The next few pages depict the only keyed dungeon in the module. At eight rooms it’s not huge, and it’s fairly linear in design. It also has what is essentially a kill-switch, an expensive ivory pillar that, if removed, makes the whole dungeon collapse, in one of the first rooms, meaning that players may not actually be able to explore much of the dungeon at all. This normally wouldn’t necessarily be a negative; however, noting the page count again, this dungeon is five of the twenty-six pages, so nearly 20% of this module can destroy itself within less than ten minutes of exploration.
The rest of Fever Swamp is laid out quite logically. Keyed locations from the hex map are laid out one after the other in order in the subsequent pages. Each location is self-contained on an individual page, usually with a few others, and the page number is noted on the interior front cover for easy reference so no matter where the players go you can flip directly to the associated page. Many of these locations are mere snip-its containing only cursory information and need to be fleshed out by the referee. Examples being Grandfather Rotte, the godling of the swamp who will awaken if something damages it’s domain. References to the godling are sparsely populated throughout the module, but nothing that would awaken him - that would have to be left to improvisation. The Wasser Koenig, with no map or description outside of a few words and a picture that doesn’t quite match. A succubus with no statblock; a few ruins, that could have been turned into fully-fledged dungeons, with no maps.
○ ○ ○
● **PROBLEM DETAILS**: Condense the paragraph of the Fever Swamp excerpt that begins "The next few pages depict" into a short bulleted list that keeps its main facts.

[Records from a dataset]
○ ○ ○
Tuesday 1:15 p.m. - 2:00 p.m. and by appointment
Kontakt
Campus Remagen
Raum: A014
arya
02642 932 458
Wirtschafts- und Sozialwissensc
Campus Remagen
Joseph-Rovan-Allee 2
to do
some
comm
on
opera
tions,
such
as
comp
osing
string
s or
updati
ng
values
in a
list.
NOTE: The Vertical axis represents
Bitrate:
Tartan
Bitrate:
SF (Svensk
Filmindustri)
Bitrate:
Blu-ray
○ ○ ○
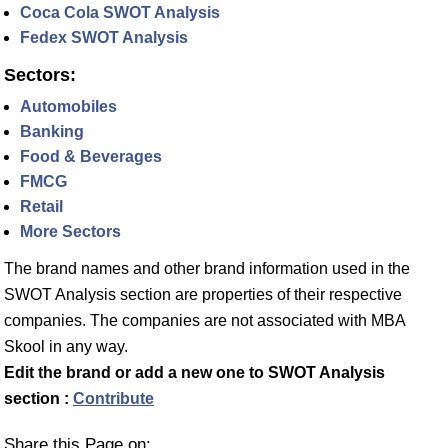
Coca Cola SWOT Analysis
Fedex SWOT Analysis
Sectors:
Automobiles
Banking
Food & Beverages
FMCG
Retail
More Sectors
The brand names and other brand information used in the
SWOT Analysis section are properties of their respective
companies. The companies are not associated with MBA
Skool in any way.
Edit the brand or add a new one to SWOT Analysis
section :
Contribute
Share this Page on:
○ ○ ○
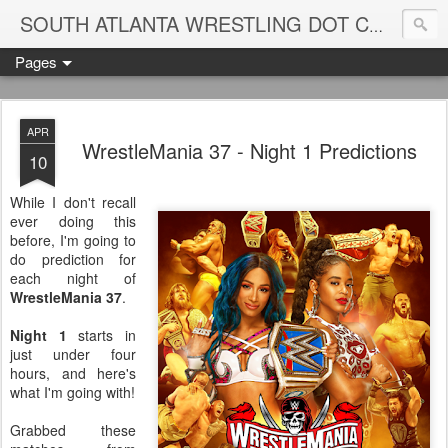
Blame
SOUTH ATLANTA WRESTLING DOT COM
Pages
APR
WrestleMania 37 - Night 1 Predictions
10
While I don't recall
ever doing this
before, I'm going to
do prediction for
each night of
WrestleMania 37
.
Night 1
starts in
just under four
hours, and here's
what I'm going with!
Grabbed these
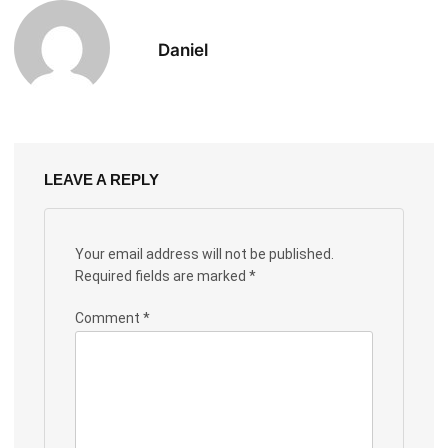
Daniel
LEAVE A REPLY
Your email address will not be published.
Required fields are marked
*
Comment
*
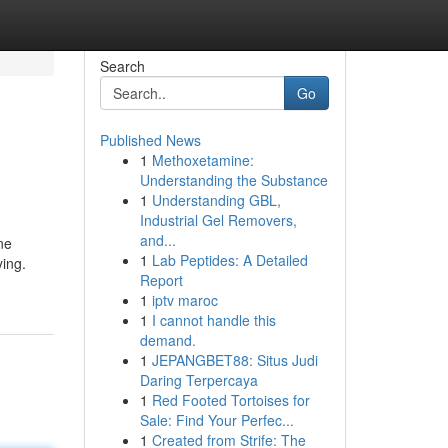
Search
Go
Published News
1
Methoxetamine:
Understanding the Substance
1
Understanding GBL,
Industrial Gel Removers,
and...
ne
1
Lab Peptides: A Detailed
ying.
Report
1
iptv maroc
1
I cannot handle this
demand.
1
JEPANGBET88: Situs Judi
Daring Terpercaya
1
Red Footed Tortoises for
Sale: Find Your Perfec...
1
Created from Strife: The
○ ○ ○
● **SOLUTION FOR THIS TASK**:
- The module's only keyed dungeon has eight rooms and a fairly linear design.
- An expensive ivory pillar in one of the first rooms works as a kill-switch. Removing it collapses the whole dungeon, so players may explore little of it.
- The dungeon takes up five of the module's twenty-six pages. Nearly 20% of the module can therefore destroy itself within less than ten minutes of exploration.